> Data

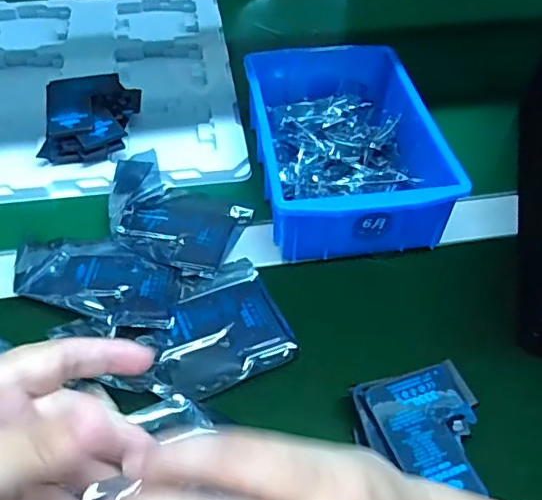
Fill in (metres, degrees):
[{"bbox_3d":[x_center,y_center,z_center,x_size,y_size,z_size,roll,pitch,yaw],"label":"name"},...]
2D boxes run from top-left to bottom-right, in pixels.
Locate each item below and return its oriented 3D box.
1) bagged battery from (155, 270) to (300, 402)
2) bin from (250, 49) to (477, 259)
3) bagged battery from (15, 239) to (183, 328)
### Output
[{"bbox_3d":[-0.032,0.054,0.362,0.091,0.013,0.073,-23,54,-20],"label":"bagged battery"},{"bbox_3d":[0.054,-0.088,0.447,0.126,0.063,0.196,-5,50,-6],"label":"bin"},{"bbox_3d":[-0.118,0.019,0.386,0.121,0.009,0.063,17,51,12],"label":"bagged battery"}]

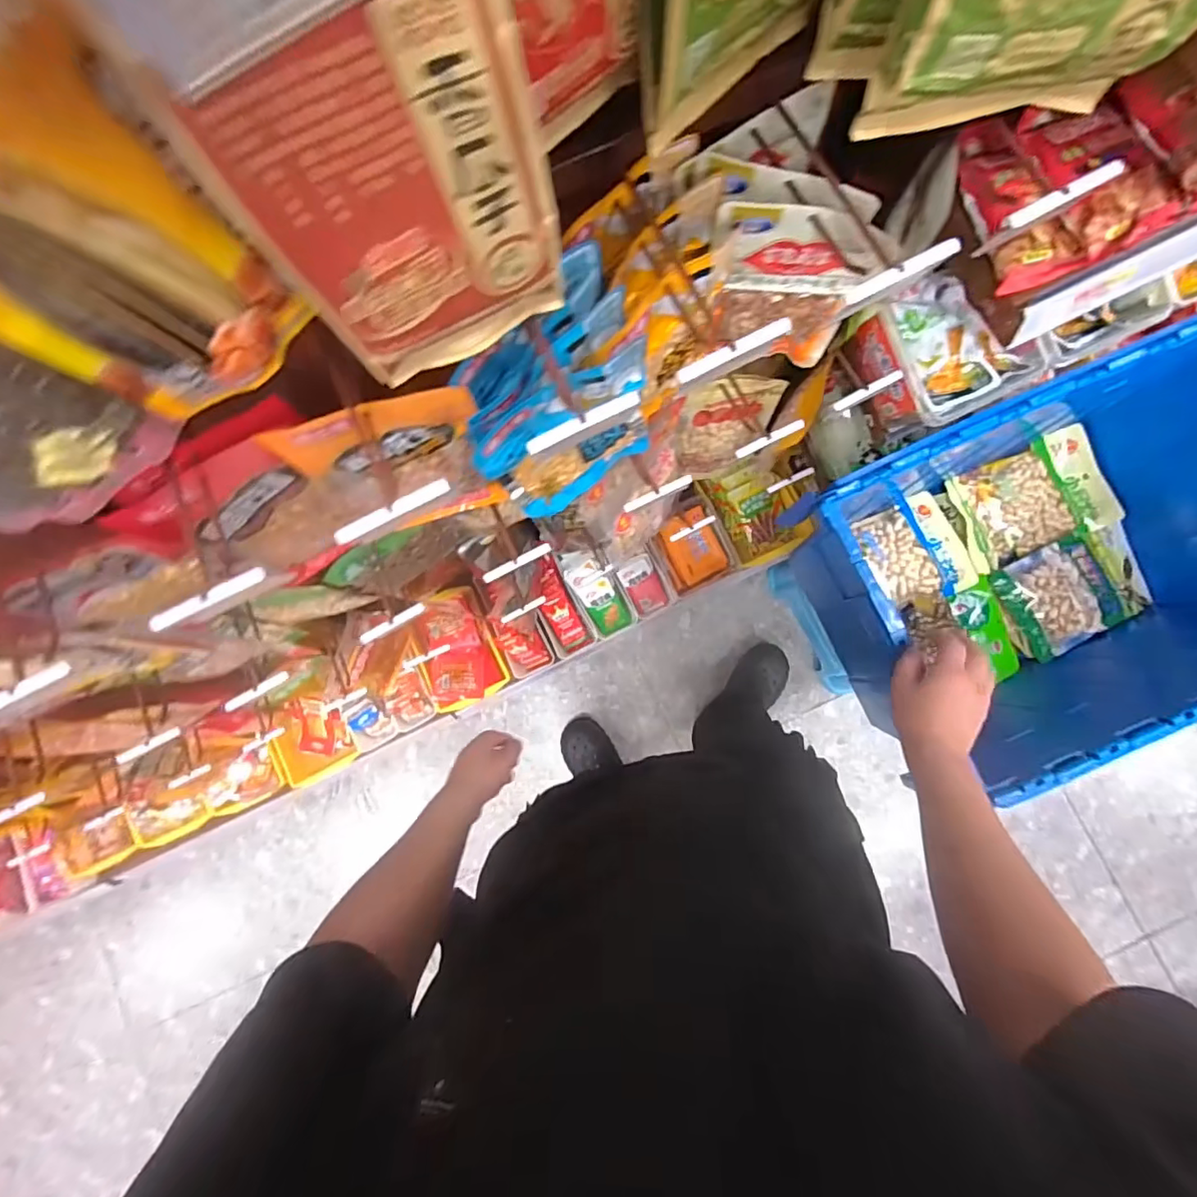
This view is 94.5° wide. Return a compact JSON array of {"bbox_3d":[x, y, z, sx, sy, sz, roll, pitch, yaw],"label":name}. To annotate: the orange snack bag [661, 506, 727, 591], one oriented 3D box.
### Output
[{"bbox_3d":[0.199,-0.108,1.179,0.121,0.057,0.146,-23,109,2],"label":"orange snack bag"}]

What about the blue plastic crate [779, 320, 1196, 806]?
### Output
[{"bbox_3d":[0.616,-0.035,0.761,0.566,0.302,0.430,-23,83,1],"label":"blue plastic crate"}]

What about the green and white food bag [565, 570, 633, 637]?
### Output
[{"bbox_3d":[0.006,-0.002,1.200,0.083,0.046,0.165,-30,109,4],"label":"green and white food bag"}]

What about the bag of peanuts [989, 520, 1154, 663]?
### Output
[{"bbox_3d":[0.765,-0.016,0.888,0.227,0.027,0.153,-26,83,0],"label":"bag of peanuts"}]

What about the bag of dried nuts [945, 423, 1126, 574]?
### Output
[{"bbox_3d":[0.693,-0.160,0.882,0.214,0.028,0.164,-22,83,1],"label":"bag of dried nuts"}]

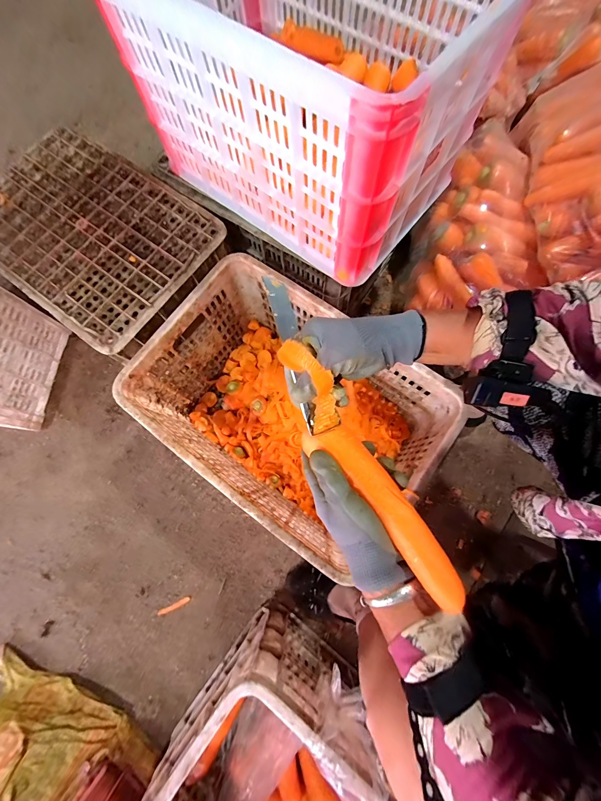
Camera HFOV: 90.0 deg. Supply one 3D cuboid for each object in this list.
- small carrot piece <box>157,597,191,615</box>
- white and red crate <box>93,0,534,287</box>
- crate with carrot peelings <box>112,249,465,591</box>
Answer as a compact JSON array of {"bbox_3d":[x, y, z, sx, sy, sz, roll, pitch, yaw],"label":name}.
[{"bbox_3d":[-0.285,0.464,0.677,0.074,0.009,0.013,-25,78,-5],"label":"small carrot piece"},{"bbox_3d":[0.009,-0.503,0.481,0.491,0.289,0.337,37,79,10],"label":"white and red crate"},{"bbox_3d":[-0.028,0.021,0.621,0.504,0.266,0.348,36,79,10],"label":"crate with carrot peelings"}]

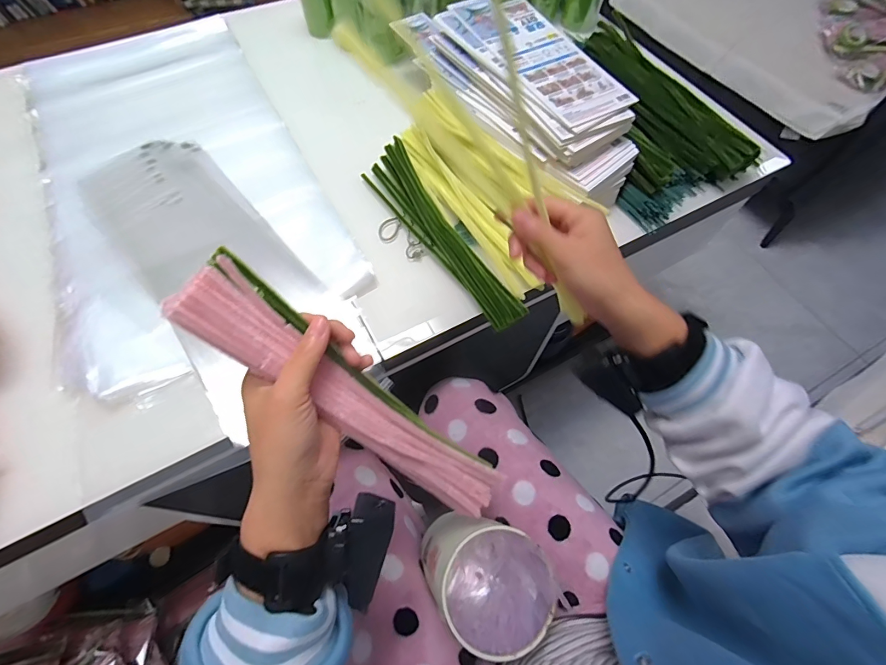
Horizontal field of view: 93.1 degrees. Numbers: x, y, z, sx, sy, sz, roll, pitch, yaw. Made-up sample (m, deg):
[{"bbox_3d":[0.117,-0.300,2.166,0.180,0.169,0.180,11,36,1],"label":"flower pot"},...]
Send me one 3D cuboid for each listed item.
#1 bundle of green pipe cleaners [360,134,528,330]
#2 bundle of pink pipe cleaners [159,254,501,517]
[{"bbox_3d":[-0.003,-0.124,0.511,0.051,0.033,0.291,-30,68,-16],"label":"bundle of green pipe cleaners"},{"bbox_3d":[-0.052,0.061,0.310,0.017,0.292,0.045,-1,51,49],"label":"bundle of pink pipe cleaners"}]

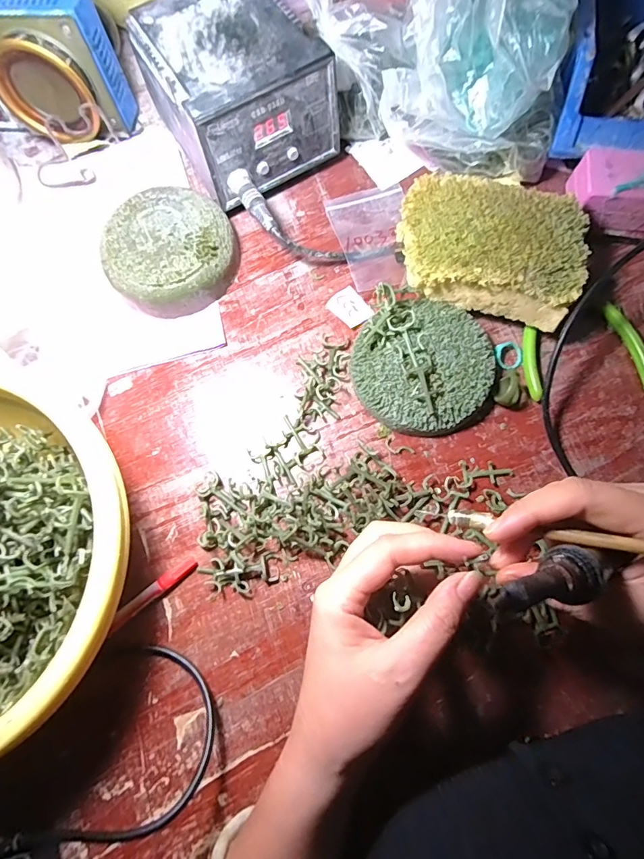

> What you will do
Locate the word "item" in the records and collect each line it appears in.

> Your solution
Locate each item below and return its oriented 3D box.
Send me one 3D cuboid for each listed item.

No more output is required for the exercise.